Dramatically Expanding Affordable Housing
- Affordable Housing Plan: The executive budget aims to boost economic opportunity and put more New Yorkers on stronger financial footing through its plan to expand affordable housing in the city, including $41 billion in capital investment over 10 years to build or preserve 200,000 units of affordable housing.
o This will create approximately 194,000 construction jobs and 7,100 permanent jobs.
- Redirecting Resources into NYCHA Maintenance and Security: The executive budget provides an additional $70 million in relief to NYCHA to address the backlog of repairs and enhance security. This is on top of the $52.5 million in relief outlined in the preliminary budget.
Protecting the City’s Most Vulnerable
Mayor de Blasio’s executive budget aims to prevent and reduce the city’s staggering homelessness rates, while creating permanent housing options, through investments like:
- Fully funding HASA 30 percent rent cap for low-income New Yorkers with HIV/AIDS
- Consolidating anti-eviction legal services under the Human Resources Administration
- Beginning a multi-year proposal to implement a new Working Families Subsidy Program, in coordination with the state
- Funding 100 new crisis shelter beds for runaway and homeless youth, including 24 beds for LGBT youth
This budget also achieves shelter savings by reducing rates and working with the state to reinvest in permanent solutions, and makes additional key investments to protect our children.
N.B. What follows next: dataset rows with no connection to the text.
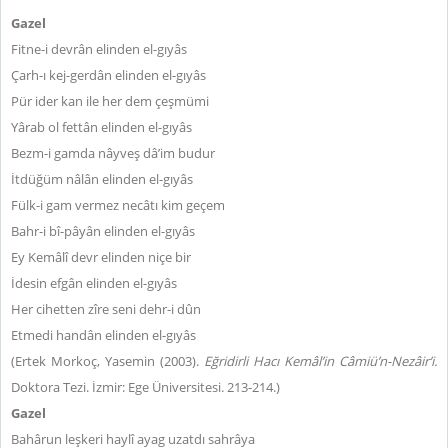
Gazel
Fitne-i devrân elinden el-gıyâs
Çarh-ı kej-gerdân elinden el-gıyâs
Pür ider kan ile her dem çeşmümi
Yârab ol fettân elinden el-gıyâs
Bezm-i gamda nâyveş dâ’im budur
İtdüğüm nâlân elinden el-gıyâs
Fülk-i gam vermez necâtı kim geçem
Bahr-i bî-pâyân elinden el-gıyâs
Ey Kemâlî devr elinden niçe bir
İdesin efgân elinden el-gıyâs
Her cihetten zîre seni dehr-i dûn
Etmedi handân elinden el-gıyâs
(Ertek Morkoç, Yasemin (2003).
Eğridirli Hacı Kemâl’in Câmiü’n-Nezâir’i
.
Doktora Tezi. İzmir: Ege Üniversitesi. 213-214.)
Gazel
Bahârun leşkeri haylî ayag uzatdı sahrâya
Making New York City Safer
- Vision Zero: Mayor de Blasio’s executive budget strategically allocates funds toward his interagency goal of eliminating the city’s traffic fatalities. Specifically, the budget adds $28.8 million for DOT initiatives, including the installation of 50 speed bumps near schools, the development of neighborhood slow zones, the installation of speed cameras, and intersection redesigns; $13 million for NYPD traffic enforcement; and $1.1 million for TLC’s safety squad ad campaign.
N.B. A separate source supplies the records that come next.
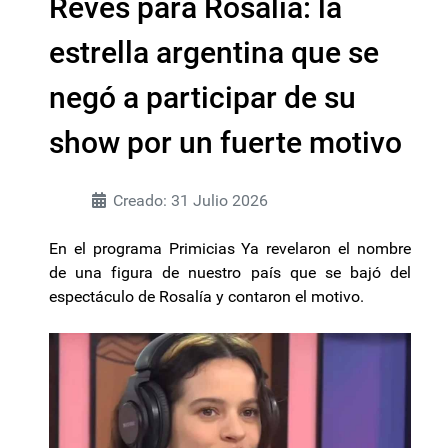
Revés para Rosalía: la
estrella argentina que se
negó a participar de su
show por un fuerte motivo
Creado: 31 Julio 2026
En el programa Primicias Ya revelaron el nombre
de una figura de nuestro país que se bajó del
espectáculo de Rosalía y contaron el motivo.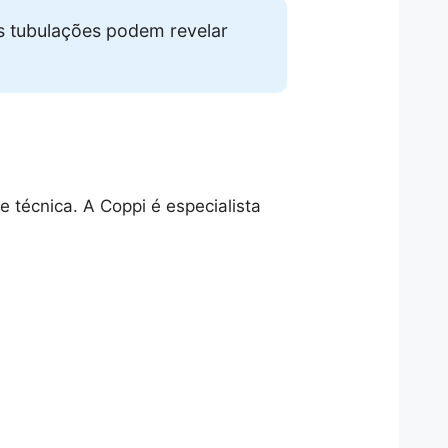
s tubulações podem revelar
 técnica. A Coppi é especialista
- Prioritizing Infrastructure Repairs: The executive budget increases the city’s road resurfacing investment by $49 million, to a total of $226 million FY 2015 to resurface 1,000 lane miles, while prioritizing investment in bridges by allocating an additional $346 million for maintenance.
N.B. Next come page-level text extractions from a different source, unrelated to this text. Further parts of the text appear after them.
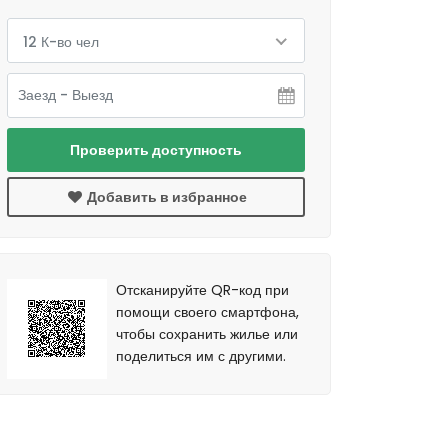
12 К-во чел
Проверить доступность
Добавить в избранное
Отсканируйте QR-код при
помощи своего смартфона,
чтобы сохранить жилье или
поделиться им с другими.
- Better Facilities for the NYPD: The budget adds $110 million over the next three years to rehabilitate two NYPD precincts and construct a new 40th Precinct in the South Bronx.
A MORE HONEST BUDGET
Working with the City Council on Shared Priorities
The de Blasio administration is committed to enacting an honest budget by ending the “budget dance” that has obstructed fiscal progress and responsibility in past years. Working with the Council, the administration continues funding allocated in the November Plan to ensure continuity of community and other services. It also includes:
- Restoration of 20 fire companies in the preliminary budget
- $6 million for anti-gun violence initiatives
- $8.5 million for Summer Youth Employment Program
- $1 million for HPD’s Alternative Enforcement Program
- $2.6 million to expand senior case management
Executive Capital Plan
The city continues its efforts to right-size the capital plan as a step toward a more honest and realistic timeframe for accomplishing its goals, ahead of the Ten Year Capital Plan, to be released in January 2015. Even with key capital investments, including the Mayor’s new affordable housing plan, debt service will remain under 15 percent of tax revenues.